July 27, 2009
Obama: Cooperation with China Key to Avoid ‘Ravages’ of Climate Change
Rarely, if ever, are Yao Ming and Mencius quoted in the same speech. President Obama turned to both reknowned Chinese philosophers today to kick off the big U.S.-China summit in Washington.
As promised, energy and the environment take high priority—second only to fixing the global financial system. Mr. Obama put it in stark terms: “Will the need for energy breed competition and climate change, or will we build partnerships to produce clean power and to protect our planet?”
But was there anything of substance? Mr. Obama stressed the need for both countries to work together on clean energy and energy efficiency. They’ve already announced joint projects in both areas. He also urged the U.S. and China to work together to make sure the global climate talks in Copenhagen don’t collapse into farce.
But one phrase in particular will probably lead to some between-the-lines readings: “And the best way to foster the innovation that can increase our security and prosperity is to keep our markets open to new ideas, new exchanges, and new sources of energy,” Mr. Obama said.
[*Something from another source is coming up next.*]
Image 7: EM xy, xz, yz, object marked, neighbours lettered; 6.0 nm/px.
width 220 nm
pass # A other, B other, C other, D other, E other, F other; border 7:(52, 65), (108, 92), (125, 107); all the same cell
Is that a reference to the spat over “carbon tariffs” the House included in the Waxman-Markey bill, and which President Obama, the Senate, China, and pretty much the rest of the world are so worked up about?
Or is that a reference to the spat over how to share clean technology with developing nations without weakening intellectual-property provisions? Poor countries want lots of new technology, but the people that make that stuff worry they’ll be thrown under the bus in the name of the global climate fight.
By the way, Mencius has another gem that seems custom-crafted for the looming impasse at the Copenhagen climate talks: “Let men decide firmly what they will not do, and they will be free to do vigorously what they ought to do.”